Soft Parade Tonight Movie Fresh Perception by Dean Gray May 19, 2010
“The Doors – tonight at the Aquarius Theatre” was the sudden radio announcement that drew us to Hollywood Boulevard standing beneath giant neon painted heads of Hair, the rock musical playing there. By word of mouth (and radio waves) a snake-like line of fans impatiently filled the sidewalk amidst drifts of recreational cannabis.
It was shortly after the Miami incident and the night was still hot. We were expecting testosterone controversy and excitement - pure Morrison.
We’d drive anywhere to hear the band with three hit albums. After flicking our Bics at the first tour with Light My Fire at the Long Beach Arena, the idea of a Hollywood concert was enough to make us rabid. It was July, a warm summer night in 1969 in that lazy summer we were about to enter as seniors in high school.
We calculated it best to wait until the second show figuring it would last longer and weren’t disappointed when it clocked in at two and a quarter hours, an endurance rarely equaled by any headliner for a second show. Edits from the evening went into “The Soft Parade” with both the night’s first and second shows independently later released.
The evening was billed as "Elektra Records Showcase Concert Series Presents...” and upon entering all were handed “An Ode to LA While Thinking of Brian Jones, Deceased” Morrison’s very rare poem, a handout on textured paper - ephemera lost but never forgotten. The rich baritone of the then bearded Lizard King thrilled us with an evening of hypnotic musical theatrics sailing the crystal ship with the whisky child.

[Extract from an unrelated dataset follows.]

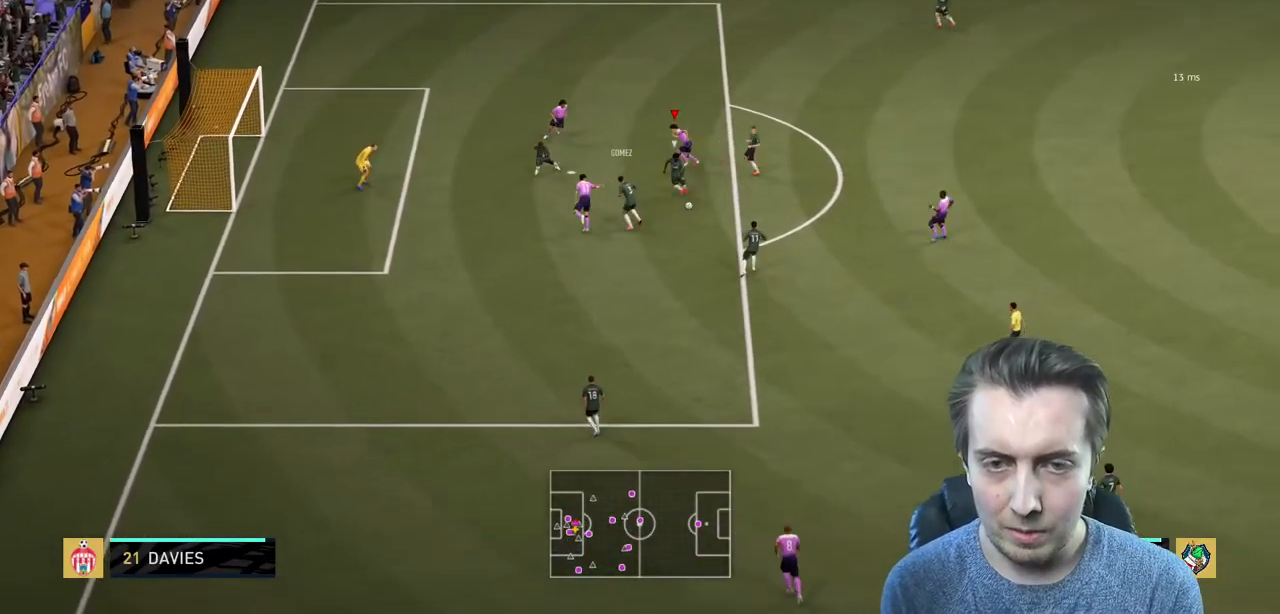
{"buttons": ["R2"], "left_stick": "right", "right_stick": "center", "events": [[100, "left_stick", "center"], [200, "R2", "up"], [267, "left_stick", "down-right"], [334, "R2", "down"], [500, "left_stick", "right"]]}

We didn’t much realized how extraordinary the situation. Obviously it was just another rock show; still it was somehow different and special. We could hear “The End” but ignored it.
We who were about to rock saluted the end of those strange days in that innocent ’69 summer, opening new doors of perception - walking through a new frame of reference into the light of a new dawn upon us.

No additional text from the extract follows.